Assignment: The required output is the exact run of lines below that opens at the line with "[198,366,206,376] [244,366,258,377] 2" and closes at the line with "[511,800,552,814] minor -> (354, 975) none".

Change listing data:
"""

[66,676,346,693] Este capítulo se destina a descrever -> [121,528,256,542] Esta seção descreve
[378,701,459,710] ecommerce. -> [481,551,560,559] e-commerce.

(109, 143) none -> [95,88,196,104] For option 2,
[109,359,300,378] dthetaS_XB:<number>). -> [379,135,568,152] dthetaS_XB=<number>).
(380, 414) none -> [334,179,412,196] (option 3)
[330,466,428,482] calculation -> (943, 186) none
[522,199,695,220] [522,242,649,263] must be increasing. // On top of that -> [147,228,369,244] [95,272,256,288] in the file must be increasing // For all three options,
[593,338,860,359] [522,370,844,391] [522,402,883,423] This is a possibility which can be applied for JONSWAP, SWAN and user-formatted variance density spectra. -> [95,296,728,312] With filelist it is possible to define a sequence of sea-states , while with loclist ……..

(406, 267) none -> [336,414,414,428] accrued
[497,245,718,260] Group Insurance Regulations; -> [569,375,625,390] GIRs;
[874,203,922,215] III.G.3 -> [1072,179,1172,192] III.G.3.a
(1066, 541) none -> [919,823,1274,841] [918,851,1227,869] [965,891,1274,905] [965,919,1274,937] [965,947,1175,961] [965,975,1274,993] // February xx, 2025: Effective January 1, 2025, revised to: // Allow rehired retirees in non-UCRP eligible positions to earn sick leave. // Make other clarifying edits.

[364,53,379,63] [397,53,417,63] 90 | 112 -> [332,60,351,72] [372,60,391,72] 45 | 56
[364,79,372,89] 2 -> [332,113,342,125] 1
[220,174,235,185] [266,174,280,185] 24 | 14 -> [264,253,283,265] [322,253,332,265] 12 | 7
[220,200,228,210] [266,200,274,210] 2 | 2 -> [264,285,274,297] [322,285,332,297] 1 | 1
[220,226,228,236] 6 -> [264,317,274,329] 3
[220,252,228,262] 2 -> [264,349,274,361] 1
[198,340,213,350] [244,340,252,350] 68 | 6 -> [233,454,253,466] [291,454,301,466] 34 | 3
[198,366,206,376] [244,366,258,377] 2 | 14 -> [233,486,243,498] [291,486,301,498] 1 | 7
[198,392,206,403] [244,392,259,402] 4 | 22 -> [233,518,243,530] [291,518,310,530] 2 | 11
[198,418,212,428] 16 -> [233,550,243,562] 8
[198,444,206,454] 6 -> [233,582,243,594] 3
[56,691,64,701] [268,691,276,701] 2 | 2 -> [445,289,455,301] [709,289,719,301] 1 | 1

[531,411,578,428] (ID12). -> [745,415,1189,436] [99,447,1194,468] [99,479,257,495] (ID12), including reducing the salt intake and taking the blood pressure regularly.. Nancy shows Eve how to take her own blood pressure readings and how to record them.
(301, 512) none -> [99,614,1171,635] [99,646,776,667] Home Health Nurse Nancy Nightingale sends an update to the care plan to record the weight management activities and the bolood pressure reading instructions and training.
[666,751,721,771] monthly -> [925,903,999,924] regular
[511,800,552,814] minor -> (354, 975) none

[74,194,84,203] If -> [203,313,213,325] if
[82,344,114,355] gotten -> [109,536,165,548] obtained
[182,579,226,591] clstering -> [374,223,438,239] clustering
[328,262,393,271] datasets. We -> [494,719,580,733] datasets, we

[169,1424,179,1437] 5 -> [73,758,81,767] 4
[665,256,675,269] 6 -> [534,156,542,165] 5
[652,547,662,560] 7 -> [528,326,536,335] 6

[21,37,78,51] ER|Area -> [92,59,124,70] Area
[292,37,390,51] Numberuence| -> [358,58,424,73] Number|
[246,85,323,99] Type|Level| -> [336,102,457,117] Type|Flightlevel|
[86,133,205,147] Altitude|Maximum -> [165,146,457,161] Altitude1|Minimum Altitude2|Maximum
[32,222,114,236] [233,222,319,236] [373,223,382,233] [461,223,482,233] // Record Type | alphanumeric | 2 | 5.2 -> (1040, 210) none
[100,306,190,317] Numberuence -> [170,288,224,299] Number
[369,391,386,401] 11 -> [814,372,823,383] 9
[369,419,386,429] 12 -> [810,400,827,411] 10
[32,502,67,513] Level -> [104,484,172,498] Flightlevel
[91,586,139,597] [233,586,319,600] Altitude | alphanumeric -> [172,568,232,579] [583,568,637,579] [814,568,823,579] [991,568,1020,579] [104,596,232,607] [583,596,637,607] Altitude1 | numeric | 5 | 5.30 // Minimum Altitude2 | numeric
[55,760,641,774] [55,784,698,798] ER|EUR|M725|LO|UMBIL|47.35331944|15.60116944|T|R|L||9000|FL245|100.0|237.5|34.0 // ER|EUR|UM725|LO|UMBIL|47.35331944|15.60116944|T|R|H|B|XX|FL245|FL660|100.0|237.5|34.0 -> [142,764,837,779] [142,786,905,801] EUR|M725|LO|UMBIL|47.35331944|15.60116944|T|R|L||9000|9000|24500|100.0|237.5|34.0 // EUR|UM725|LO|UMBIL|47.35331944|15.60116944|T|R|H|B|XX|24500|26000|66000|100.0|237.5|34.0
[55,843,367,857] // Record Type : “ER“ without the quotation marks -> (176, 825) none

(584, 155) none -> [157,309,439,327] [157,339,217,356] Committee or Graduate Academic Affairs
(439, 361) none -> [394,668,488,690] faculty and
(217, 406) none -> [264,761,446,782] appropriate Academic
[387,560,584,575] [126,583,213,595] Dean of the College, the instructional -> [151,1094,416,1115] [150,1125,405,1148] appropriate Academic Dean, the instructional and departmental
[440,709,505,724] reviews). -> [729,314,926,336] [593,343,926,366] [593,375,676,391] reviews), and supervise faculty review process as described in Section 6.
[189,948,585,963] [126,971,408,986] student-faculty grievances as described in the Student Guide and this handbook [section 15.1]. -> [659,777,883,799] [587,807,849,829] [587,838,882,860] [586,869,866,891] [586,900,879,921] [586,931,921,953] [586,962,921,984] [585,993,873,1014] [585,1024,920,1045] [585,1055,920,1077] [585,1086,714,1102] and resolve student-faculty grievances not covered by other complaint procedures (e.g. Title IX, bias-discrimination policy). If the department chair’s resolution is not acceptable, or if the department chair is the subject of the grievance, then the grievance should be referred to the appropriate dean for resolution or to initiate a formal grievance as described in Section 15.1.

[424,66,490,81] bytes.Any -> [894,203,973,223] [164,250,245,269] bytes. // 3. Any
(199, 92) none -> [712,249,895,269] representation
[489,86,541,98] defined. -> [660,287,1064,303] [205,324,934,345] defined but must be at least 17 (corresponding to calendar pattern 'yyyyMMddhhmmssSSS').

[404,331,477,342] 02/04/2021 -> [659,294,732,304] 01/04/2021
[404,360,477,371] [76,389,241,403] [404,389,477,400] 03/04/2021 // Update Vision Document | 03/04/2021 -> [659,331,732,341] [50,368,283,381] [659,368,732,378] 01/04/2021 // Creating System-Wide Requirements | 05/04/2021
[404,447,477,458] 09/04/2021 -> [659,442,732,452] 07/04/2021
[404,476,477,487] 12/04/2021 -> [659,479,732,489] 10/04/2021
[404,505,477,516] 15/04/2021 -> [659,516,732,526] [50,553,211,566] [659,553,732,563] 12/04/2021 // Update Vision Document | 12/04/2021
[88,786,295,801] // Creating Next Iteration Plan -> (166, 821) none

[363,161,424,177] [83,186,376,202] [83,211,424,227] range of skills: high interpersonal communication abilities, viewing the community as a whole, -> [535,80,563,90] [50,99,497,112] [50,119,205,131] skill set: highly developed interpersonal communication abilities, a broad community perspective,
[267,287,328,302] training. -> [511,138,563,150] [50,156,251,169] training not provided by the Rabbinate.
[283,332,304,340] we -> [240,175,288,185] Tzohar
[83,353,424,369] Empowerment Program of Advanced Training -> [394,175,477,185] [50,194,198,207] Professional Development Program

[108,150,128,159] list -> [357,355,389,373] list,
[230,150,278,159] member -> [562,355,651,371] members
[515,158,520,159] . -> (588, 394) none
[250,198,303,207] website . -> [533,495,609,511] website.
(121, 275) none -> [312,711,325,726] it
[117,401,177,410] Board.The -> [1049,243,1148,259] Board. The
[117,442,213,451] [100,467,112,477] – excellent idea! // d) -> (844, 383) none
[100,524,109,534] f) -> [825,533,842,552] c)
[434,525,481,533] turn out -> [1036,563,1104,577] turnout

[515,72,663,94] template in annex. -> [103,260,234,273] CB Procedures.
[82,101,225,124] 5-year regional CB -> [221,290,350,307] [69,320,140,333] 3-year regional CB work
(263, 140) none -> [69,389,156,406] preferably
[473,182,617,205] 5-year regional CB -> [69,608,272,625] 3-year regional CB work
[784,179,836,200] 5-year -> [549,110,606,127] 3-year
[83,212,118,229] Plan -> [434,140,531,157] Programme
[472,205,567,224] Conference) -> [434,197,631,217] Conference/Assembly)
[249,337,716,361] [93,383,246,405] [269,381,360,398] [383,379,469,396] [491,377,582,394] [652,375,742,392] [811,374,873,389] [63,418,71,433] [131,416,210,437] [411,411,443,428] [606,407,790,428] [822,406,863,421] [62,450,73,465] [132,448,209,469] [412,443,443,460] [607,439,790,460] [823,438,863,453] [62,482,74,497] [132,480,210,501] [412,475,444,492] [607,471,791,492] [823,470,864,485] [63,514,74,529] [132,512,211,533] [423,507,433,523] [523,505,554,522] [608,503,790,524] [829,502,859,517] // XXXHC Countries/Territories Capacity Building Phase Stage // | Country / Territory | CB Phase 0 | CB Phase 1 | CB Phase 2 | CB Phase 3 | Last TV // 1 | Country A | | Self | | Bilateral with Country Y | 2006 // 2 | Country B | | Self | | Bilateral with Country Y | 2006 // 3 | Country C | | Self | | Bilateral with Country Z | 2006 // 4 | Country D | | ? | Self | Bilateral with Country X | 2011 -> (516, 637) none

"""

Solution:
[198,366,206,376] [244,366,258,377] 2 | 14 -> [233,486,243,498] [291,486,301,498] 1 | 7
[198,392,206,403] [244,392,259,402] 4 | 22 -> [233,518,243,530] [291,518,310,530] 2 | 11
[198,418,212,428] 16 -> [233,550,243,562] 8
[198,444,206,454] 6 -> [233,582,243,594] 3
[56,691,64,701] [268,691,276,701] 2 | 2 -> [445,289,455,301] [709,289,719,301] 1 | 1

[531,411,578,428] (ID12). -> [745,415,1189,436] [99,447,1194,468] [99,479,257,495] (ID12), including reducing the salt intake and taking the blood pressure regularly.. Nancy shows Eve how to take her own blood pressure readings and how to record them.
(301, 512) none -> [99,614,1171,635] [99,646,776,667] Home Health Nurse Nancy Nightingale sends an update to the care plan to record the weight management activities and the bolood pressure reading instructions and training.
[666,751,721,771] monthly -> [925,903,999,924] regular
[511,800,552,814] minor -> (354, 975) none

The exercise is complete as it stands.